Items listed in a dataset

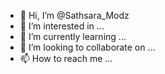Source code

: - 👋 Hi, I’m @Sathsara_Modz
- 👀 I’m interested in ...
- 🌱 I’m currently learning ...
- 💞️ I’m looking to collaborate on ...
- 📫 How to reach me ...

<!---
SathsaraModz/SathsaraModz is a ✨ special ✨ repository because its `README.md` (this file) appears on your GitHub profile.
You can click the Preview link to take a look at your changes.
--->
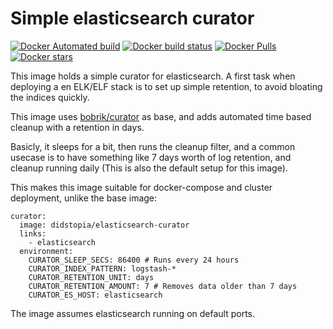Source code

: # Simple elasticsearch curator
[![Docker Automated build](https://img.shields.io/docker/automated/didstopia/elasticsearch-curator.svg)](https://hub.docker.com/r/stixes/elasticsearch-curator/)
[![Docker build status](https://img.shields.io/docker/build/didstopia/elasticsearch-curator.svg)](https://hub.docker.com/r/stixes/elasticsearch-curator/)
[![Docker Pulls](https://img.shields.io/docker/pulls/didstopia/elasticsearch-curator.svg)](https://hub.docker.com/r/didstopia/elasticsearch-curator/)
[![Docker stars](https://img.shields.io/docker/stars/didstopia/elasticsearch-curator.svg)](https://hub.docker.com/r/didstopia/elasticsearch-curator)

This image holds a simple curator for elasticsearch. A first task when deploying a en ELK/ELF stack is to set up simple retention, to avoid bloating the indices quickly.

This image uses [bobrik/curator](https://hub.docker.com/r/bobrik/curator/) as base, and adds automated time based cleanup with a retention in days.

Basicly, it sleeps for a bit, then runs the cleanup filter, and a common usecase is to have something like 7 days worth of log retention, and cleanup running daily (This is also the default setup for this image).

This makes this image suitable for docker-compose and cluster deployment, unlike the base image:

    curator:
      image: didstopia/elasticsearch-curator
      links:
        - elasticsearch
      environment:
        CURATOR_SLEEP_SECS: 86400 # Runs every 24 hours
        CURATOR_INDEX_PATTERN: logstash-*
        CURATOR_RETENTION_UNIT: days
        CURATOR_RETENTION_AMOUNT: 7 # Removes data older than 7 days
        CURATOR_ES_HOST: elasticsearch

The image assumes elasticsearch running on default ports.
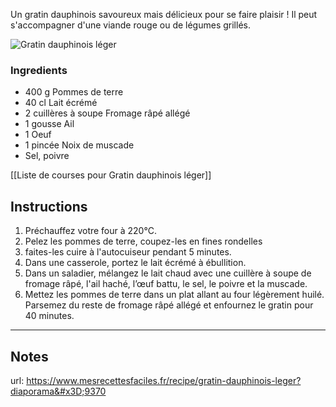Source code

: Un gratin dauphinois savoureux mais délicieux pour se faire plaisir ! Il peut s'accompagner d'une viande rouge ou de légumes grillés.

![Gratin dauphinois léger](https://img.mesrecettesfaciles.fr/wp-content/uploads/2015/03/gratindauphinoisleger-1000x500.jpg)

### Ingredients

- 400 g Pommes de terre
- 40 cl Lait écrémé
- 2 cuillères à soupe Fromage râpé allégé
- 1 gousse Ail
- 1 Oeuf
- 1 pincée Noix de muscade
- Sel, poivre

[[Liste de courses pour Gratin dauphinois léger]]
## Instructions

1.  Préchauffez votre four à 220°C.
2. Pelez les pommes de terre, coupez-les en fines rondelles 
3. faites-les cuire à l'autocuiseur pendant 5 minutes.
4. Dans une casserole, portez le lait écrémé à ébullition.
5. Dans un saladier, mélangez le lait chaud avec une cuillère à soupe de fromage râpé, l'ail haché, l’œuf battu, le sel, le poivre et la muscade.
6. Mettez les pommes de terre dans un plat allant au four légèrement huilé. Parsemez du reste de fromage râpé allégé et enfournez le gratin pour 40 minutes. 

-----

## Notes
url: https://www.mesrecettesfaciles.fr/recipe/gratin-dauphinois-leger?diaporama&#x3D;9370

• _Work request_
Word for word, write out each of the records, but not the pictures.

• _Answer area_
Source code

: - 👋 Hi, I’m @Sathsara_Modz
- 👀 I’m interested in ...
- 🌱 I’m currently learning ...
- 💞️ I’m looking to collaborate on ...
- 📫 How to reach me ...

<!---
SathsaraModz/SathsaraModz is a ✨ special ✨ repository because its `README.md` (this file) appears on your GitHub profile.
You can click the Preview link to take a look at your changes.
--->
Source code

: # Simple elasticsearch curator
[![Docker Automated build](https://img.shields.io/docker/automated/didstopia/elasticsearch-curator.svg)](https://hub.docker.com/r/stixes/elasticsearch-curator/)
[![Docker build status](https://img.shields.io/docker/build/didstopia/elasticsearch-curator.svg)](https://hub.docker.com/r/stixes/elasticsearch-curator/)
[![Docker Pulls](https://img.shields.io/docker/pulls/didstopia/elasticsearch-curator.svg)](https://hub.docker.com/r/didstopia/elasticsearch-curator/)
[![Docker stars](https://img.shields.io/docker/stars/didstopia/elasticsearch-curator.svg)](https://hub.docker.com/r/didstopia/elasticsearch-curator)

This image holds a simple curator for elasticsearch. A first task when deploying a en ELK/ELF stack is to set up simple retention, to avoid bloating the indices quickly.

This image uses [bobrik/curator](https://hub.docker.com/r/bobrik/curator/) as base, and adds automated time based cleanup with a retention in days.

Basicly, it sleeps for a bit, then runs the cleanup filter, and a common usecase is to have something like 7 days worth of log retention, and cleanup running daily (This is also the default setup for this image).

This makes this image suitable for docker-compose and cluster deployment, unlike the base image:

    curator:
      image: didstopia/elasticsearch-curator
      links:
        - elasticsearch
      environment:
        CURATOR_SLEEP_SECS: 86400 # Runs every 24 hours
        CURATOR_INDEX_PATTERN: logstash-*
        CURATOR_RETENTION_UNIT: days
        CURATOR_RETENTION_AMOUNT: 7 # Removes data older than 7 days
        CURATOR_ES_HOST: elasticsearch

The image assumes elasticsearch running on default ports.
Source code

: Un gratin dauphinois savoureux mais délicieux pour se faire plaisir ! Il peut s'accompagner d'une viande rouge ou de légumes grillés.

![Gratin dauphinois léger](https://img.mesrecettesfaciles.fr/wp-content/uploads/2015/03/gratindauphinoisleger-1000x500.jpg)

### Ingredients

- 400 g Pommes de terre
- 40 cl Lait écrémé
- 2 cuillères à soupe Fromage râpé allégé
- 1 gousse Ail
- 1 Oeuf
- 1 pincée Noix de muscade
- Sel, poivre

[[Liste de courses pour Gratin dauphinois léger]]
## Instructions

1.  Préchauffez votre four à 220°C.
2. Pelez les pommes de terre, coupez-les en fines rondelles 
3. faites-les cuire à l'autocuiseur pendant 5 minutes.
4. Dans une casserole, portez le lait écrémé à ébullition.
5. Dans un saladier, mélangez le lait chaud avec une cuillère à soupe de fromage râpé, l'ail haché, l’œuf battu, le sel, le poivre et la muscade.
6. Mettez les pommes de terre dans un plat allant au four légèrement huilé. Parsemez du reste de fromage râpé allégé et enfournez le gratin pour 40 minutes. 

-----

## Notes
url: https://www.mesrecettesfaciles.fr/recipe/gratin-dauphinois-leger?diaporama&#x3D;9370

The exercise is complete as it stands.